* [Task details]: Only the lines with "single" in the entries below belong in the answer; please copy them.

Collected data entries

--------

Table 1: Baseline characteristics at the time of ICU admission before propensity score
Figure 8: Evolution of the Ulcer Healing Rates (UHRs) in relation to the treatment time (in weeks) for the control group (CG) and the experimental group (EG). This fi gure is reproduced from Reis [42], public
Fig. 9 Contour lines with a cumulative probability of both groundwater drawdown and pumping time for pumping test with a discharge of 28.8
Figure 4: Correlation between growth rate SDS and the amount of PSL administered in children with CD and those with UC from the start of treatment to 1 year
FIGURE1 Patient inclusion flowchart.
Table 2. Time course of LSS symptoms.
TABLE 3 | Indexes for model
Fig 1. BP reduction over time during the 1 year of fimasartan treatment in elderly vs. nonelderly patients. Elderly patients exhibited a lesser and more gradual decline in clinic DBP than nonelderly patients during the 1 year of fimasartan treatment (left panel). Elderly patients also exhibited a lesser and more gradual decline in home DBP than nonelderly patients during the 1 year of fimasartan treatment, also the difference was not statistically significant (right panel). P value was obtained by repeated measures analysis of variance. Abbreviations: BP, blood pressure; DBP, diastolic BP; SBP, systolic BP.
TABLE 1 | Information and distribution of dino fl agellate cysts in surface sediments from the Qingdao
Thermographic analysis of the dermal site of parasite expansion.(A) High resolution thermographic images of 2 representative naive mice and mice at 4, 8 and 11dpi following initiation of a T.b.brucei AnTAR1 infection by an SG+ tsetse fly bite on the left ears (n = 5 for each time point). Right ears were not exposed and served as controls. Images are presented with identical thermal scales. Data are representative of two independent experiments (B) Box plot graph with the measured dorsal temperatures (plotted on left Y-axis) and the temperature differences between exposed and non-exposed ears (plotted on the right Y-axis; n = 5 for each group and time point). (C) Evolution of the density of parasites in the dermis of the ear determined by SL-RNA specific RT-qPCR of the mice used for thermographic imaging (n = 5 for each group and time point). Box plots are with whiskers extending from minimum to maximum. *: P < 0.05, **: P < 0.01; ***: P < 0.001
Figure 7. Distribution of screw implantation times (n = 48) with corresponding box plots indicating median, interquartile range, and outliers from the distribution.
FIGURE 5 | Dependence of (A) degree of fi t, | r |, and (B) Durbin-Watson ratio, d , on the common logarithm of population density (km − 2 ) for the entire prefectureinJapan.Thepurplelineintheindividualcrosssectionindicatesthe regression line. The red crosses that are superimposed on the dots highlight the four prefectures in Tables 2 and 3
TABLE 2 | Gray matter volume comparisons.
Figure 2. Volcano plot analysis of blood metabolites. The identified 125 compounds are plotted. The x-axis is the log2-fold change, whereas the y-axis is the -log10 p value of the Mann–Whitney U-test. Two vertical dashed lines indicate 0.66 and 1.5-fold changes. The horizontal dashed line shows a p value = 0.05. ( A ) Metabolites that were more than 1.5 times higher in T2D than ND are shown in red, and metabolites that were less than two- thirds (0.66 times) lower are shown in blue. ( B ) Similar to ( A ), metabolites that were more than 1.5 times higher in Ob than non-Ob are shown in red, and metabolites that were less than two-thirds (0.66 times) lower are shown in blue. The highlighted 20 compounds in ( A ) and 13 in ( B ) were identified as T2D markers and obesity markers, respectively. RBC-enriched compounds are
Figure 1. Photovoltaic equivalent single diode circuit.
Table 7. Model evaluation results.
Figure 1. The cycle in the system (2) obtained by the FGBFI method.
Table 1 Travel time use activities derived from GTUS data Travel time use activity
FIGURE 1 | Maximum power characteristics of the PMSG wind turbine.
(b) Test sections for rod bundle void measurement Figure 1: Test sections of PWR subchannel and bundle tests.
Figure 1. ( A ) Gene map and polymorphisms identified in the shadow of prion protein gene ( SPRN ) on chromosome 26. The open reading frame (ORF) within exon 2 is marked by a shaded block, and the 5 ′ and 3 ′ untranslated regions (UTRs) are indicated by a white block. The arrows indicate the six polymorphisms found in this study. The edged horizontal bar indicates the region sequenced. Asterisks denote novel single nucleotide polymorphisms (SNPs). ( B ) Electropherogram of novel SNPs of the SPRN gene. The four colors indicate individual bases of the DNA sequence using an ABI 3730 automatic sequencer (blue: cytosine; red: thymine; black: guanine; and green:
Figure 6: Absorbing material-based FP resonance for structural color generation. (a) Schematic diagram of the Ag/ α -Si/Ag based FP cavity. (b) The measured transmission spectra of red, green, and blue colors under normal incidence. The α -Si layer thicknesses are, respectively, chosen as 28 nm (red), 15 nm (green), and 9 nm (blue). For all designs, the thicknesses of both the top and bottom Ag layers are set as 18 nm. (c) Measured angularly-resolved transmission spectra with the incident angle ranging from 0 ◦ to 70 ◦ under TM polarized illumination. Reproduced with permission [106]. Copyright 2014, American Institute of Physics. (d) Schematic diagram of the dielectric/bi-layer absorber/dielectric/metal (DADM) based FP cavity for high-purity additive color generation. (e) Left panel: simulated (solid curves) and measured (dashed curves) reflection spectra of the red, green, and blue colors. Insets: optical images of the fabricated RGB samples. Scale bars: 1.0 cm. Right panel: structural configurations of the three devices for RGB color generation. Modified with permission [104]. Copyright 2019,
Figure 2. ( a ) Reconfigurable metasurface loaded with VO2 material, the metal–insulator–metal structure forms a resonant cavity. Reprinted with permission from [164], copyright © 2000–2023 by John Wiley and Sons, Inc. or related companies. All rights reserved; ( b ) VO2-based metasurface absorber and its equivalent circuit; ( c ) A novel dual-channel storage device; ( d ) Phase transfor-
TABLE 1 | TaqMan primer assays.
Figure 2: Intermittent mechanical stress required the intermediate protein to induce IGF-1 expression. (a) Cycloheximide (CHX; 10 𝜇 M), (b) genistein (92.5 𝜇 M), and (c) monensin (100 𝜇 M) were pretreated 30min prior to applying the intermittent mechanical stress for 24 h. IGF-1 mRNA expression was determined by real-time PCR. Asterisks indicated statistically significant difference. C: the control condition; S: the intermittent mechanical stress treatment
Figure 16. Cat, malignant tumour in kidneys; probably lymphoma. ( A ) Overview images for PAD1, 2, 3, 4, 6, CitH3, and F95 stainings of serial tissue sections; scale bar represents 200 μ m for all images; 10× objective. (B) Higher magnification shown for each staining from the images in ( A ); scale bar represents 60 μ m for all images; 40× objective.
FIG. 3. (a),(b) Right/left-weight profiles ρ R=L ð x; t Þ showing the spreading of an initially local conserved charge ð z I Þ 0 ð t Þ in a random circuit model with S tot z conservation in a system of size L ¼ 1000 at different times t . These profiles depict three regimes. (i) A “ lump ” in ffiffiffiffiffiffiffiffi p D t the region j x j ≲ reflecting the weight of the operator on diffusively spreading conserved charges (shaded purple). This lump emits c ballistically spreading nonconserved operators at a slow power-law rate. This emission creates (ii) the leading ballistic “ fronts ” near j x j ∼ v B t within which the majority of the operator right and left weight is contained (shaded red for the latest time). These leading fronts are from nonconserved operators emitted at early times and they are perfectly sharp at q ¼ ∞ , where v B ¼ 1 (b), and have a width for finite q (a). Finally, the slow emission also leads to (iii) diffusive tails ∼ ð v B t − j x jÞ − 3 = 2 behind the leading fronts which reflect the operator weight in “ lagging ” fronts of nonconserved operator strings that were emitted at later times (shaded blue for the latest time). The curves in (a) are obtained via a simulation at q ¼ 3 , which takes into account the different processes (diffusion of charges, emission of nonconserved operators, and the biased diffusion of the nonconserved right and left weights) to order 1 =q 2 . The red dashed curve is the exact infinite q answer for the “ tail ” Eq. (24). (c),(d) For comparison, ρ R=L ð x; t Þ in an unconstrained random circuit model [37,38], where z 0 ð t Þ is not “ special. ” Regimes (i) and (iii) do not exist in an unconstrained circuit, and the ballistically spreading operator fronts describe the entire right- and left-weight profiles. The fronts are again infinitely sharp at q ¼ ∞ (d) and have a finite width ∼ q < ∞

--------

* [Result of this task]:
Figure 1. Photovoltaic equivalent single diode circuit.
Figure 1. ( A ) Gene map and polymorphisms identified in the shadow of prion protein gene ( SPRN ) on chromosome 26. The open reading frame (ORF) within exon 2 is marked by a shaded block, and the 5 ′ and 3 ′ untranslated regions (UTRs) are indicated by a white block. The arrows indicate the six polymorphisms found in this study. The edged horizontal bar indicates the region sequenced. Asterisks denote novel single nucleotide polymorphisms (SNPs). ( B ) Electropherogram of novel SNPs of the SPRN gene. The four colors indicate individual bases of the DNA sequence using an ABI 3730 automatic sequencer (blue: cytosine; red: thymine; black: guanine; and green:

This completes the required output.